In August 2019, Bryan Priest was issued a traffic citation that left him charged with Class C infraction operating a commercial motor vehicle with an ACE of .042. The traffic citation for “B.A.C.[blood alcohol concentration] 0.042” was filed in the Plainfield Town Court.

In October 2020, Priest filed a motion to suppress the evidence of his ACE, which the state opposed. On Nov. 24, 2020, an “Infraction Judgment” was issued against Priest finding him “guilty as charged.” He was ordered to pay a fine and court costs totaling $162.

The Hendricks Superior Court set a date for a trial de novo per Priest’s request, in which the state filed a “Brief in Support of Breath Test Admissibility.” However it did not attach or otherwise file any breath test results other than the “B.A.C. 0.042” notation contained on the traffic citation itself.

Priest moved to exclude the “breath test ticket” and requested that the trial de novo date be converted to an “attorneys only hearing on a motion to exclude,” which the trial court granted.

Although Priest argued evidence of his ACE should be excluded on hearsay grounds, no evidence was offered or admitted at the hearing, and the trial court overruled his hearsay objection.

In an interlocutory appeal before the Court of Appeals, Priest challenged the denial of his motion to suppress evidence, alleging the “breath-test results” were inadmissible hearsay.

The appellate court agreed, reversing in Bryan Priest v. State of Indiana, 21A-MI-551.

The COA noted the only evidence in the record related to Priest’s ACE or BAC was the traffic citation itself, which did not state who was tested, what test was used, who did the testing and what the test results were.

To-do list ::
(1) Answer these questions from the case summary:
(a) What total amount in fines and court costs was Priest ordered to pay?
(b) Which court set a date for a trial de novo at Priest's request?
(c) Under what case number did the appellate court issue its reversal?
(2) Continue the case summary about Bryan Priest's appeal, picking up after its final sentence.
The records placed after this point are separate material and are unrelated to the case summary.

Entries drawn from a collection:

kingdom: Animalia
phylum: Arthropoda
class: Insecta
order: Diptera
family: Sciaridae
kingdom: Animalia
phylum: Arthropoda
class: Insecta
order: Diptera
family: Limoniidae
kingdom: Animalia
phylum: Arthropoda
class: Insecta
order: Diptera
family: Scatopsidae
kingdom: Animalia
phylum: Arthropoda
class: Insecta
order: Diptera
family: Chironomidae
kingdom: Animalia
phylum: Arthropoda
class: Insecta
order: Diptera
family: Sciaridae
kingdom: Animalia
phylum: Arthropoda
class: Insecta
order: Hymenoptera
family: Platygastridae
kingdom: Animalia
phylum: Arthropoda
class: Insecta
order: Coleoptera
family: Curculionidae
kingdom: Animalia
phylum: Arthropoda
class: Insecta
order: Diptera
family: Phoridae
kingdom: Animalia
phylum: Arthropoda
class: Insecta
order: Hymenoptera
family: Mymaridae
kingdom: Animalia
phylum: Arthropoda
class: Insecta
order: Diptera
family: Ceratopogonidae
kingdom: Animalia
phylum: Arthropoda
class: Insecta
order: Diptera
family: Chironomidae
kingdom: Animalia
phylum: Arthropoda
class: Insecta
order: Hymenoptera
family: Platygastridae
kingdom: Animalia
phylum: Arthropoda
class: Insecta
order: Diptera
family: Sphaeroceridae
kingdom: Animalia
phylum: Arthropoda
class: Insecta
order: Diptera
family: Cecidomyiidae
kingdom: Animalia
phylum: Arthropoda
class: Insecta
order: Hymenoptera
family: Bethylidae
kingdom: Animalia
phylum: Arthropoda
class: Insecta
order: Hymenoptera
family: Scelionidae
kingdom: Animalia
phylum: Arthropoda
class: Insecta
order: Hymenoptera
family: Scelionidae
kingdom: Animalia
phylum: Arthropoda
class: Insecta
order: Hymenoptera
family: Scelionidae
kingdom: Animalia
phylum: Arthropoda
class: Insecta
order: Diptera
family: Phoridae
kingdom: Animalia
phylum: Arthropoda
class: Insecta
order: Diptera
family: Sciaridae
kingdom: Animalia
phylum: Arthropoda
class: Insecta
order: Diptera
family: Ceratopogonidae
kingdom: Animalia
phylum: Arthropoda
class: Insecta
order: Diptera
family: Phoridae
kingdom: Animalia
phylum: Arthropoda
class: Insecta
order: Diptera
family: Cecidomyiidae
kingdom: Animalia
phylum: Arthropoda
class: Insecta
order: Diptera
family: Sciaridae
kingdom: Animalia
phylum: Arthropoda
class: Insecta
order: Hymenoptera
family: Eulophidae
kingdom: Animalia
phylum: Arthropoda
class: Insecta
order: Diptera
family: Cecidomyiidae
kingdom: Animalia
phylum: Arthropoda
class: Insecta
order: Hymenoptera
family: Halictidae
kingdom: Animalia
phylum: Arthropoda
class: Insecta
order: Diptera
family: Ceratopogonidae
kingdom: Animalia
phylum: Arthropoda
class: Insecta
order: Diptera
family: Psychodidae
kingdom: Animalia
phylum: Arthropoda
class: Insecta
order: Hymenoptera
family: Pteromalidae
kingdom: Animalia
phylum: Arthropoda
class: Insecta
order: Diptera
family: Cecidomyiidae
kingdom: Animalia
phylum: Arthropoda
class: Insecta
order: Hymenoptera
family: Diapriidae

Answers in order ::
(1)
(a) $162
(b) The Hendricks Superior Court
(c) 21A-MI-551

(2)
“Rather, the traffic ticket issued to Priest — which was completed and signed by an Indiana State Police Officer who did not appear at the suppression hearing or otherwise testify — stated only: ‘B.A.C. 0.042.’ That statement, alone, is clearly hearsay; it is an out-of-court statement offered to prove the truth of the matter asserted,” Judge L. Mark Bailey wrote.

Further, the court found that while the prosecutor referred in his hearing argument to “the Intoxilyzer ticket,” the “BAC Datamaster,” a “certification” and the “Intoxilyzer ECIR2 instrument,” no such evidence was offered or admitted into evidence, “and the prosecutor’s statements themselves are, obviously, not evidence.”

“Thus, the trial court’s denial of Priest’s motion to suppress the evidence of his ACE was not supported by substantial evidence of probative value; rather, the only evidence the State presented — the bald statement in the traffic citation that Priest’s ‘B.A.C.’ was ‘0.042’ — was inadmissible hearsay,” Bailey concluded.